Just as the injustices in the food system are intertwined, so are the solutions. A simple business practice like sourcing vegetables locally can holistically address several issues at once, recycling food dollars back into the local economy, creating job opportunities for local residents, providing healthy food and encouraging more environmentally responsible farming practices.
“We’re going to get food from farms around the Boston area, and we’re going to distribute it to Boston, no matter where you live, at a price that is affordable to you, and we’re going to hire locally,” said Campbell. “I want to see people healthier, want to see the environment healthier, and these small farmers are using more sustainable practices.”
The Whole is more than the Sum of its Parts
In supporting these good food entrepreneurs, nonprofit organizations are betting that a vibrant marketplace of local food enterprises, each experimenting with a new way of doing business, will create a more responsible food system.
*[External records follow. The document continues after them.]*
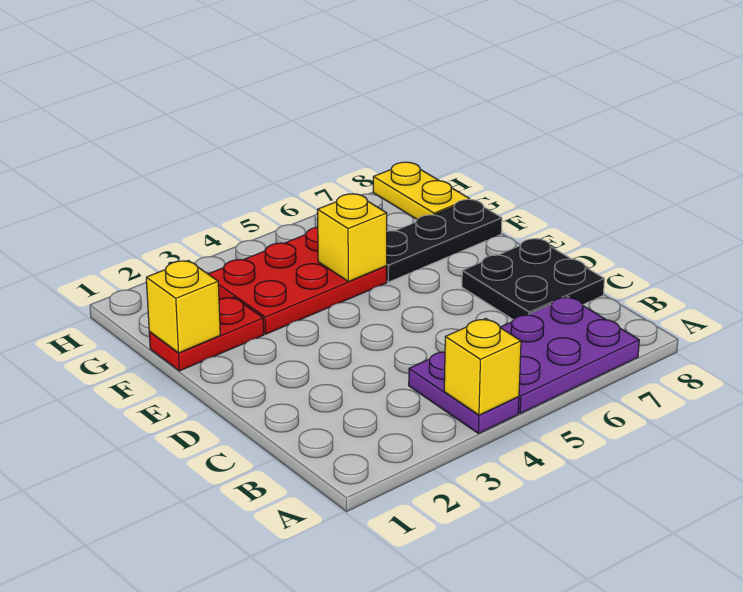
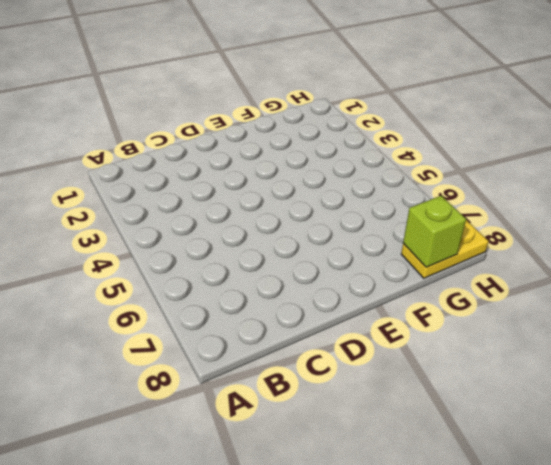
lime 1x1 brick [403,196,466,267] -> none
none -> purple 1x2 plate [409,352,519,433]
none -> purple 2x3 plate [500,297,639,413]

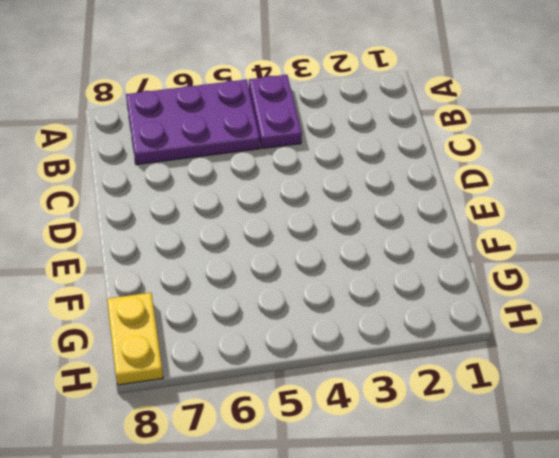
none -> black 2x2 plate [462,239,604,319]
none -> red 1x2 plate [149,297,264,371]

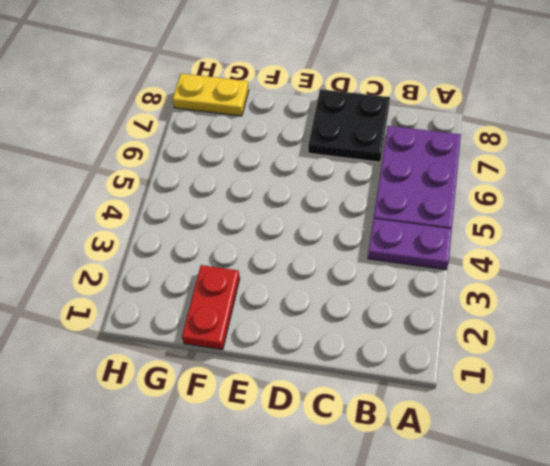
none -> red 2x3 plate [209,227,387,334]
none -> black 1x3 plate [386,199,502,282]

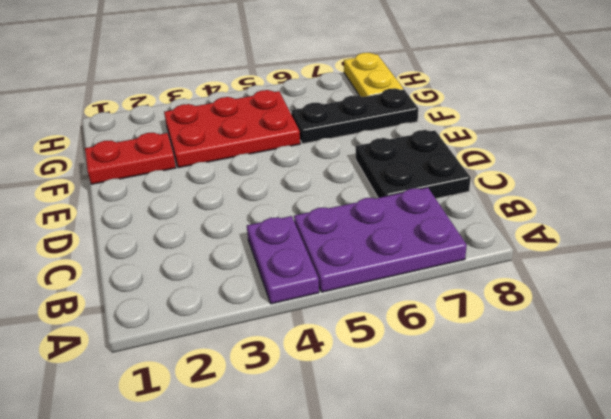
none -> yellow 1x1 brick [444,319,521,415]
none -> yellow 1x1 brick [146,261,220,353]

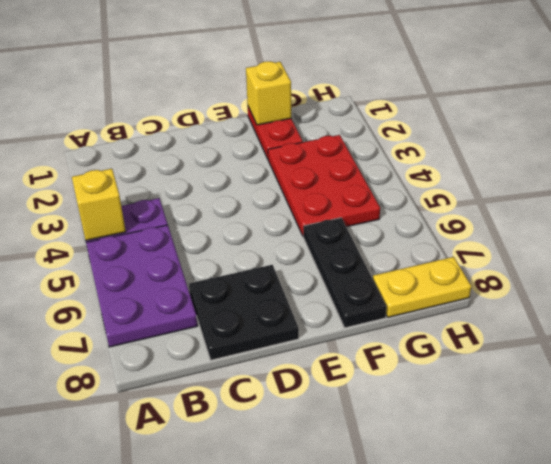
none -> yellow 1x1 brick [317,194,387,281]

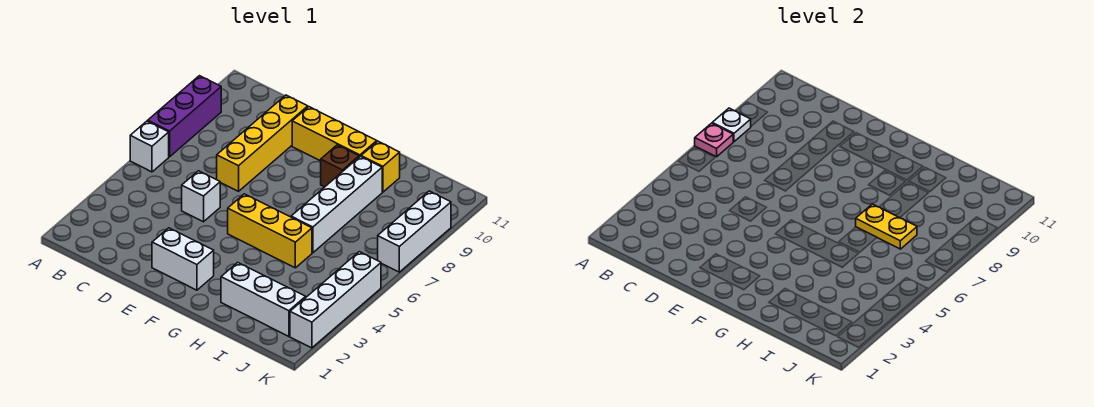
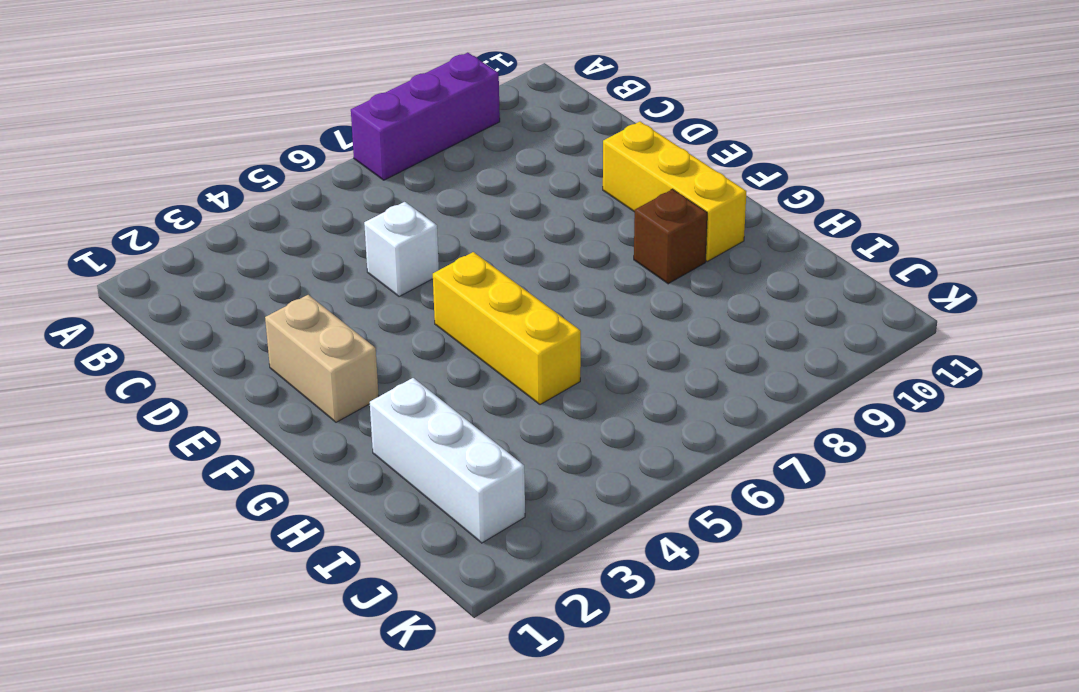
tan 1x2 brick [265,295,379,422] -> white 1x2 brick [152,228,214,290]
none -> white 1x1 brick [130,121,169,172]
none -> yellow 1x4 brick [217,95,308,191]
none -> white 1x4 brick [291,156,382,253]

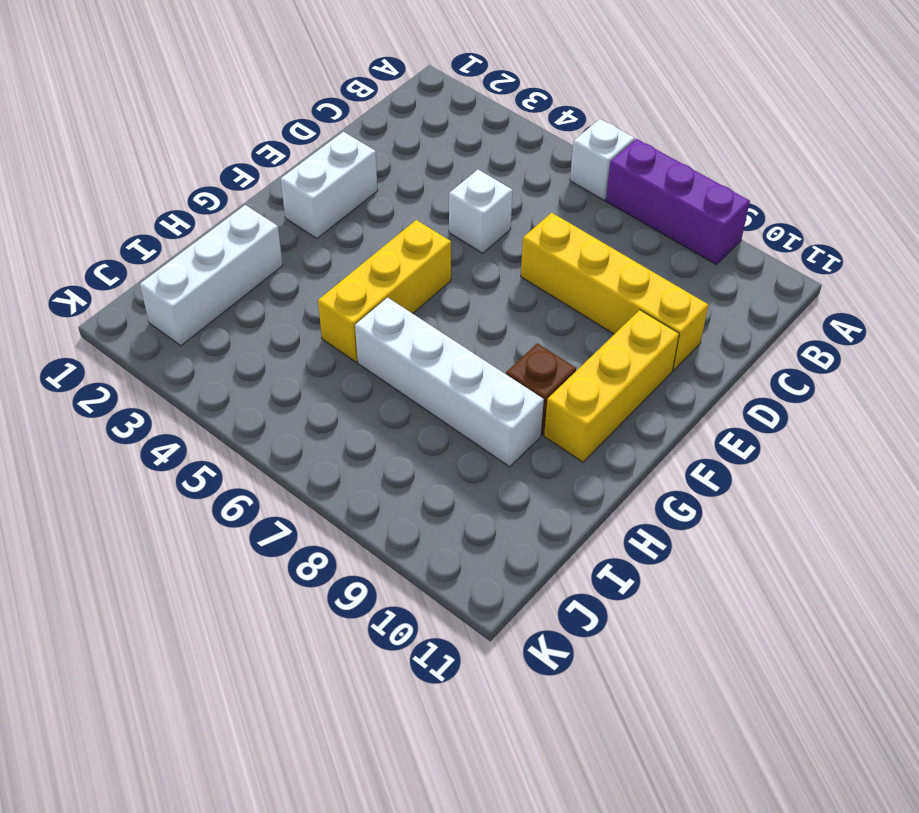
none -> yellow 1x1 brick [361,141,400,192]
none -> white 1x4 brick [290,252,381,348]
none -> white 1x3 brick [378,191,451,272]

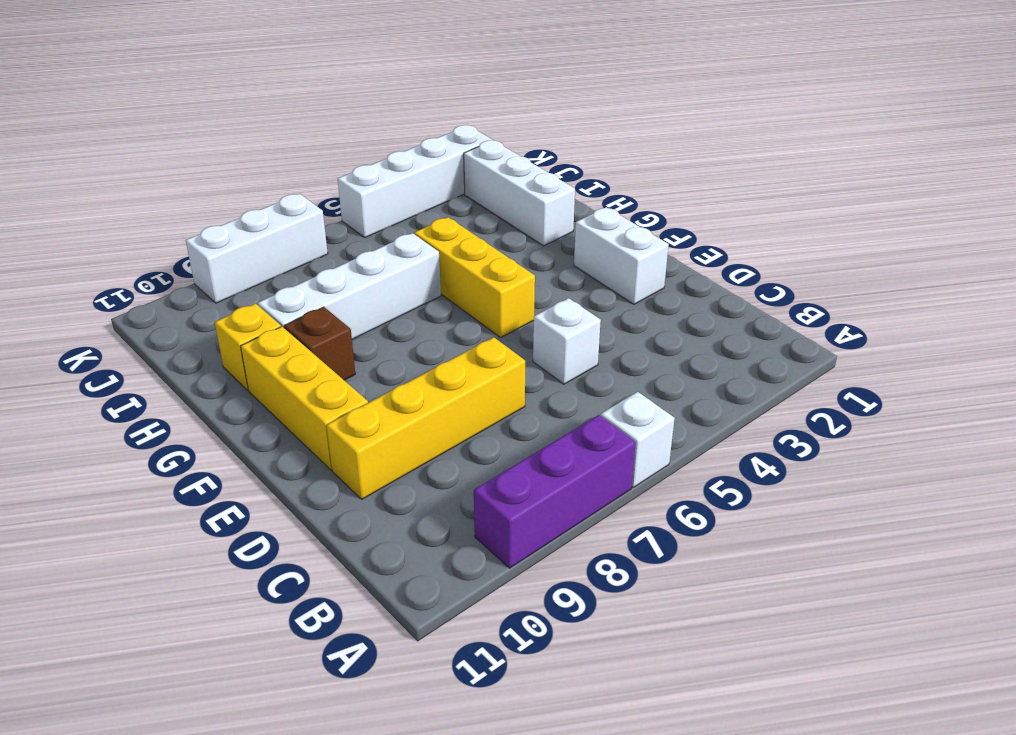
none -> pink 1x1 plate [695,123,733,157]
none -> white 1x1 plate [712,108,751,142]
none -> yellow 1x2 plate [856,204,917,249]

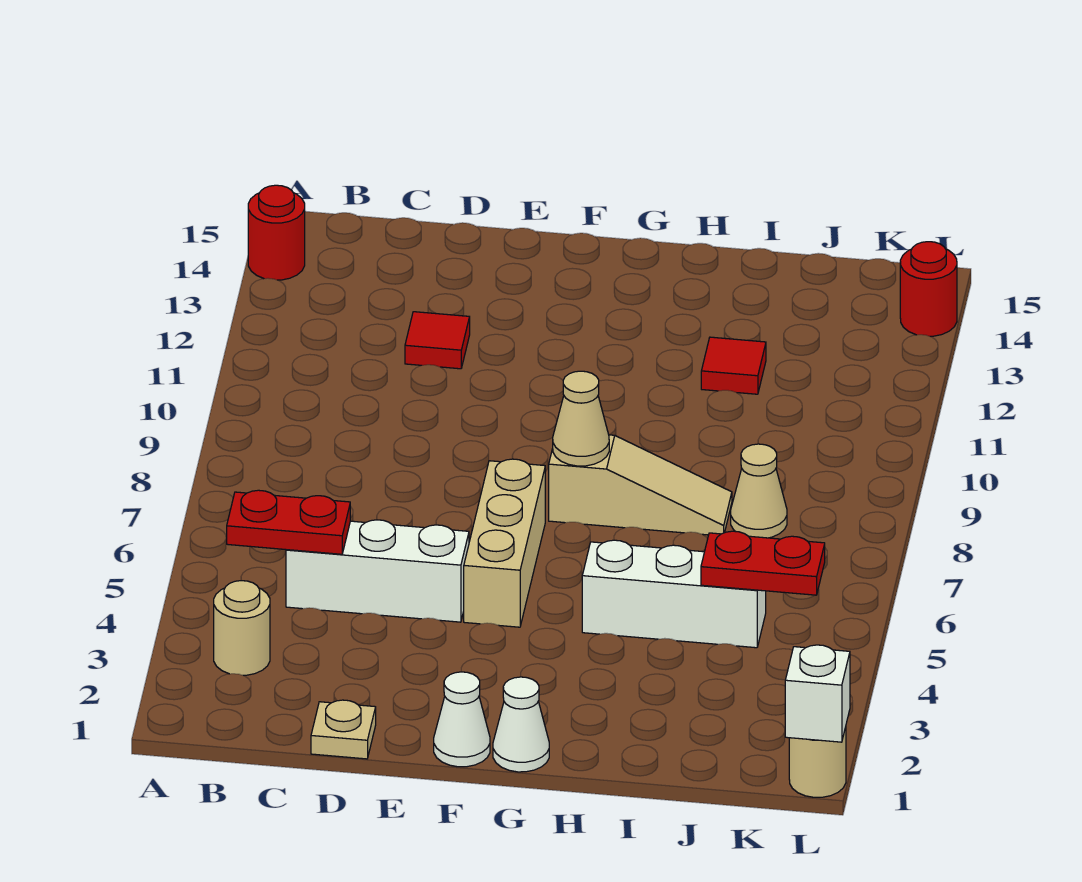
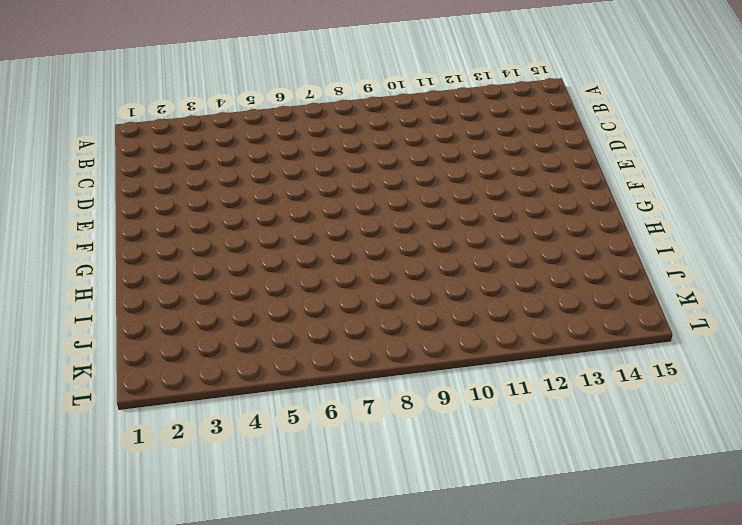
none -> red 1x1 round brick [248,185,305,280]
none -> tan 1x1 round brick [214,581,270,675]
none -> white 1x3 brick [286,520,469,622]

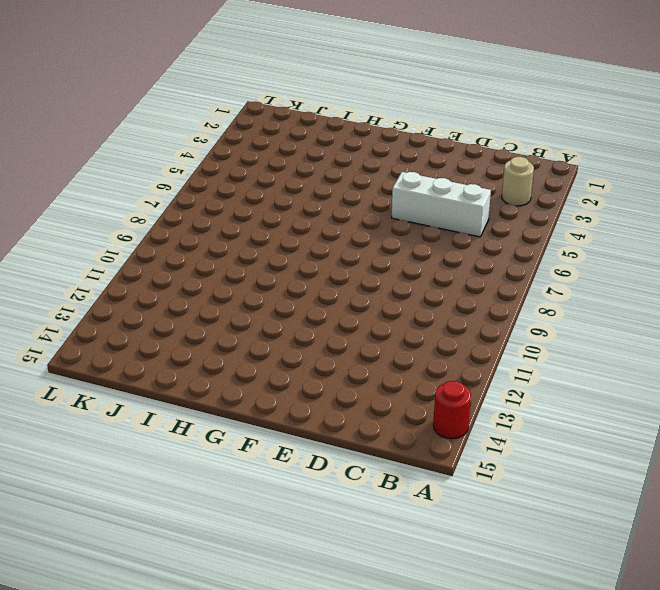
none -> tan 1x1 plate [311,700,376,759]
none -> red 1x1 tile [405,312,470,369]
none -> white 1x1 cone [434,672,490,767]

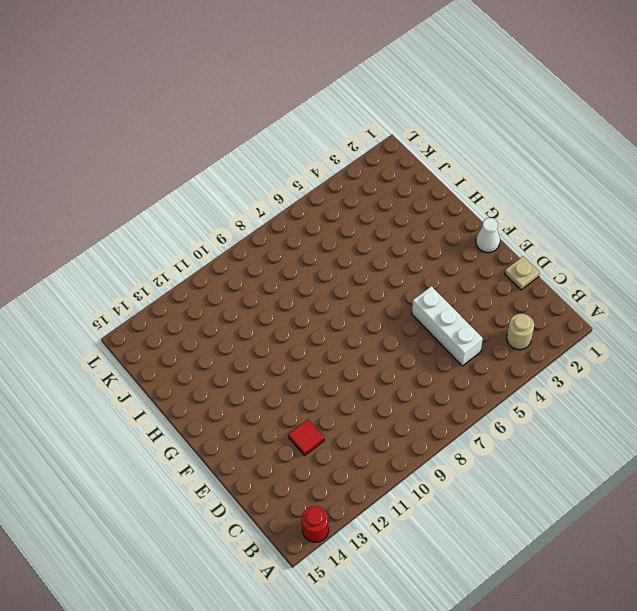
none -> tan 1x3 brick [464,459,545,627]
none -> white 1x1 cone [493,677,549,772]
none -> tan 1x3 slope [549,435,732,535]

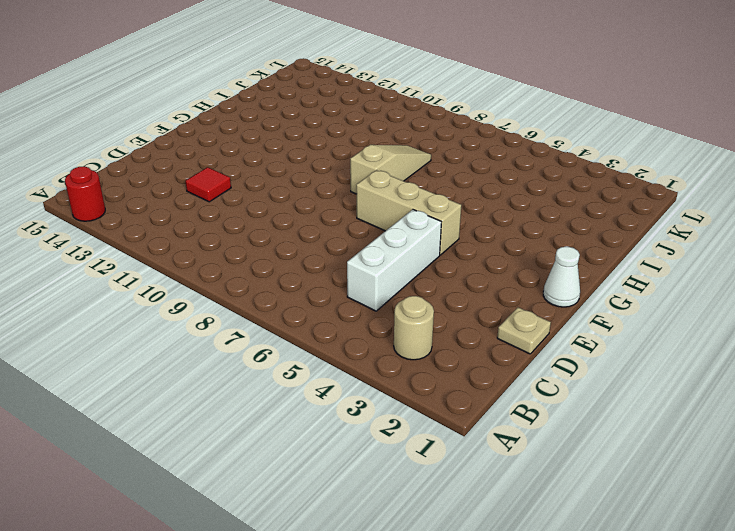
none -> white 1x1 cone [493,677,549,772]
none -> white 1x3 brick [582,540,766,648]
none -> red 1x1 tile [701,337,766,394]

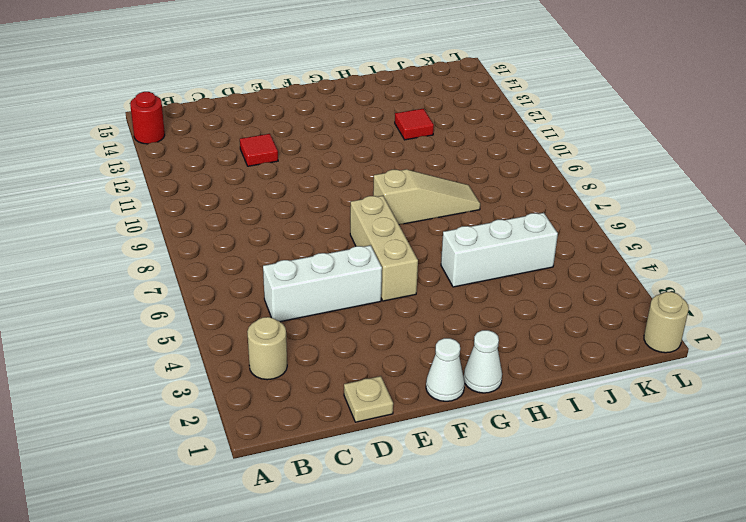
none -> tan 1x1 cone [731,444,787,538]
none -> red 1x1 round brick [900,242,957,336]
none -> red 1x2 plate [227,490,350,554]

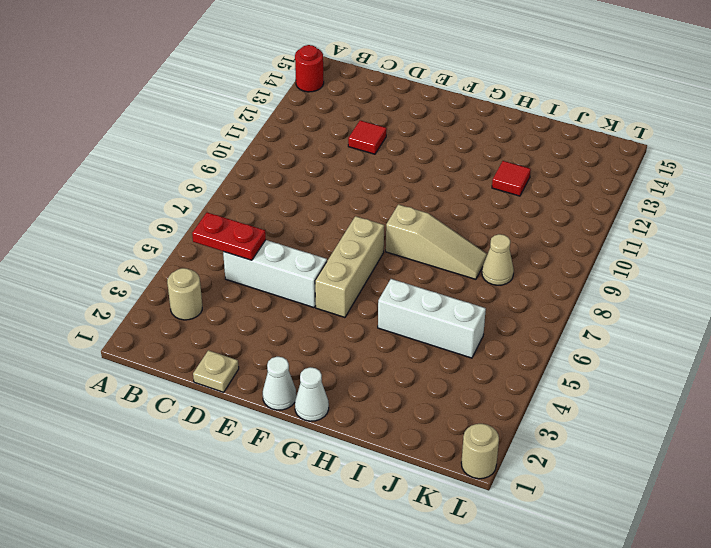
none -> red 1x1 round brick [900,242,957,336]
none -> tan 1x1 cone [553,371,609,466]
none -> red 1x2 plate [701,531,825,595]

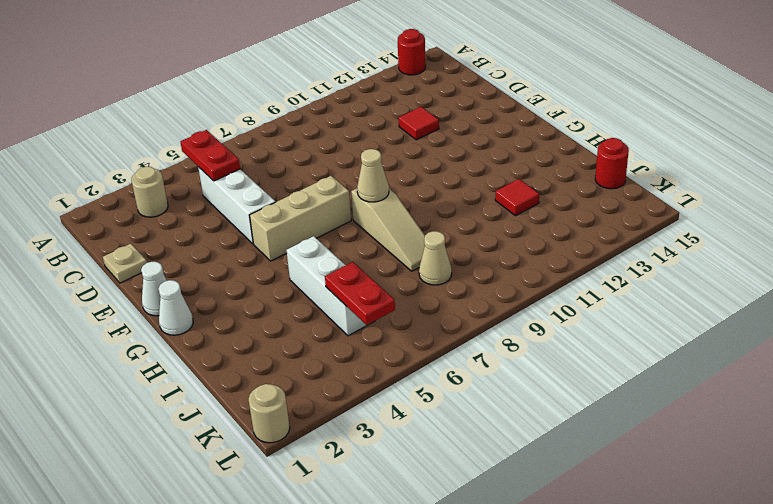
red 1x1 round brick [595,138,629,189] -> red 1x1 round brick moved to [900,242,957,336]
none -> white 1x1 brick [785,645,850,742]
These nonprofits want to see companies provide healthy food in a way that is more socially conscious, and less damaging to the environment. But they recognize that these companies must turn a profit for any of that to happen at a large scale.
“If good food enterprises don’t get the business model right, there will be no social or environmental impact in the long run,” said Alex Linkow, program director of the Fair Food Network’s Fair Food Fund.
Responsible decisions like local sourcing make good business sense for these food entrepreneurs, differentiating their products on the supermarket shelves and catering to modern tastes.
“Consumers are leading these trends, and the popularity of these smaller batch products have caused so much interest and raised awareness about healthier and more responsible ways of producing food. That has led stores to turn towards these products,” said Nodel, of Marcia’s Pickled Munchies. “We’re sourcing them responsibly. We’re staying true to traditional ways of making pickles, we’re keeping them tasting good, and of course healthy.”
The futurist Buckminster Fuller once said, “You never change things by fighting the existing reality. To change things, build a new model that makes the existing model obsolete.” This quote appeared in the first few pages of “Fair Food,” the 2010 cri de coeur of the Fair Food Network’s founder, Oran Hesterman. All across the country, local food entrepreneurs are busy building that new model, tinkering with new ways to grow, prepare and deliver food, and turn a profit while they do. These food entrepreneurs are building responsible business models that can expand and proliferate, and make the existing food system and its injustices obsolete.
First posted on In Good Tilth October 12, 2017.